[Data provided — start]

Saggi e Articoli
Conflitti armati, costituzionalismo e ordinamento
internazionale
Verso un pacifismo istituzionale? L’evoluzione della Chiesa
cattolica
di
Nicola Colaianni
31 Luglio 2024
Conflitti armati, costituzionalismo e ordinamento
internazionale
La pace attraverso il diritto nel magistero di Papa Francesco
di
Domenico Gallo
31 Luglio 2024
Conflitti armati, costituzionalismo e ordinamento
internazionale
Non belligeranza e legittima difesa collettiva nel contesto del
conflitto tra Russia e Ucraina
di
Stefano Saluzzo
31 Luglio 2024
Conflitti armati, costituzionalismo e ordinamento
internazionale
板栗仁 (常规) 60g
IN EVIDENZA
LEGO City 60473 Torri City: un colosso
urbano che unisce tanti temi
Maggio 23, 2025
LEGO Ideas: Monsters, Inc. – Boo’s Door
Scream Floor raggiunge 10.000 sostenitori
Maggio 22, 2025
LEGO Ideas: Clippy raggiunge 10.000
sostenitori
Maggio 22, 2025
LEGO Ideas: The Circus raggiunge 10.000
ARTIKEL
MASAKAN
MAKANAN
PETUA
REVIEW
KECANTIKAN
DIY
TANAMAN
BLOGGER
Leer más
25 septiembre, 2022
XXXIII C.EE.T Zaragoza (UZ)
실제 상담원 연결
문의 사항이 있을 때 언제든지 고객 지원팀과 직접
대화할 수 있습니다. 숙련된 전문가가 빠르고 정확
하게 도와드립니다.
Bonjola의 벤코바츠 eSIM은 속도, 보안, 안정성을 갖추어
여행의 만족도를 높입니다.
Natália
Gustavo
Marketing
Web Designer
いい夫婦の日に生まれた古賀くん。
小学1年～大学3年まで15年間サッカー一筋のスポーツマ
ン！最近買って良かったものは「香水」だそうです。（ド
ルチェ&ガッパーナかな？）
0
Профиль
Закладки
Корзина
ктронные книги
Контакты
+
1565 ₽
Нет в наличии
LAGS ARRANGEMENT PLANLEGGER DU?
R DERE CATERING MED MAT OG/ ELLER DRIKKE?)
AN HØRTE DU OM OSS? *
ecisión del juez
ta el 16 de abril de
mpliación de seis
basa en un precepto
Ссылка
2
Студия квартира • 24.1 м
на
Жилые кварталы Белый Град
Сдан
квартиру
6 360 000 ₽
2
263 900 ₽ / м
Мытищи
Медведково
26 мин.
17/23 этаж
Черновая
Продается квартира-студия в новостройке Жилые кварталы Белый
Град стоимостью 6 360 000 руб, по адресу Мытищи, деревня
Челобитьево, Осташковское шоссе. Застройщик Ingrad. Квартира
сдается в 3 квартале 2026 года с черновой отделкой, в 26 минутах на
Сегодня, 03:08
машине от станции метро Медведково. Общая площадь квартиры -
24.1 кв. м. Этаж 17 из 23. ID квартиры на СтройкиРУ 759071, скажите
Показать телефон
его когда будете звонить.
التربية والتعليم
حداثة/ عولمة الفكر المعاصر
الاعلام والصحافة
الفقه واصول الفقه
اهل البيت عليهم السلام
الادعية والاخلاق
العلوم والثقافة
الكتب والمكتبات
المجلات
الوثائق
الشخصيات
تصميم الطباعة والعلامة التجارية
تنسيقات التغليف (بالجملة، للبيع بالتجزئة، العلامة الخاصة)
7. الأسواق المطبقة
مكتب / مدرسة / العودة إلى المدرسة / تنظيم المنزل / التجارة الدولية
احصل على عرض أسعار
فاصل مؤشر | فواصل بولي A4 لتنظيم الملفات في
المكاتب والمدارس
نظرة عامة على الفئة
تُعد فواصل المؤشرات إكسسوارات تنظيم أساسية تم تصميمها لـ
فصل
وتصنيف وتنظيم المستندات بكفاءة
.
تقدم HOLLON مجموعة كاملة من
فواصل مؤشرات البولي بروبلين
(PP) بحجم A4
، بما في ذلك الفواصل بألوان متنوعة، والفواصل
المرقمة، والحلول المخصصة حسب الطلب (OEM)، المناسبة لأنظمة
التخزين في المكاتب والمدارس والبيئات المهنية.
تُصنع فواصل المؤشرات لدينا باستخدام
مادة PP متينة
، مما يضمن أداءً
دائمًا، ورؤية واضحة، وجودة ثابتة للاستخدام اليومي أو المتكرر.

[Data provided — finish]

Task prompt
Start with the line above that contains "AN HØRTE DU OM OSS? *" and end with the line that contains "مما يضمن أداءً". Write out those lines exactly, and only those.

Task result
AN HØRTE DU OM OSS? *
ecisión del juez
ta el 16 de abril de
mpliación de seis
basa en un precepto
Ссылка
2
Студия квартира • 24.1 м
на
Жилые кварталы Белый Град
Сдан
квартиру
6 360 000 ₽
2
263 900 ₽ / м
Мытищи
Медведково
26 мин.
17/23 этаж
Черновая
Продается квартира-студия в новостройке Жилые кварталы Белый
Град стоимостью 6 360 000 руб, по адресу Мытищи, деревня
Челобитьево, Осташковское шоссе. Застройщик Ingrad. Квартира
сдается в 3 квартале 2026 года с черновой отделкой, в 26 минутах на
Сегодня, 03:08
машине от станции метро Медведково. Общая площадь квартиры -
24.1 кв. м. Этаж 17 из 23. ID квартиры на СтройкиРУ 759071, скажите
Показать телефон
его когда будете звонить.
التربية والتعليم
حداثة/ عولمة الفكر المعاصر
الاعلام والصحافة
الفقه واصول الفقه
اهل البيت عليهم السلام
الادعية والاخلاق
العلوم والثقافة
الكتب والمكتبات
المجلات
الوثائق
الشخصيات
تصميم الطباعة والعلامة التجارية
تنسيقات التغليف (بالجملة، للبيع بالتجزئة، العلامة الخاصة)
7. الأسواق المطبقة
مكتب / مدرسة / العودة إلى المدرسة / تنظيم المنزل / التجارة الدولية
احصل على عرض أسعار
فاصل مؤشر | فواصل بولي A4 لتنظيم الملفات في
المكاتب والمدارس
نظرة عامة على الفئة
تُعد فواصل المؤشرات إكسسوارات تنظيم أساسية تم تصميمها لـ
فصل
وتصنيف وتنظيم المستندات بكفاءة
.
تقدم HOLLON مجموعة كاملة من
فواصل مؤشرات البولي بروبلين
(PP) بحجم A4
، بما في ذلك الفواصل بألوان متنوعة، والفواصل
المرقمة، والحلول المخصصة حسب الطلب (OEM)، المناسبة لأنظمة
التخزين في المكاتب والمدارس والبيئات المهنية.
تُصنع فواصل المؤشرات لدينا باستخدام
مادة PP متينة
، مما يضمن أداءً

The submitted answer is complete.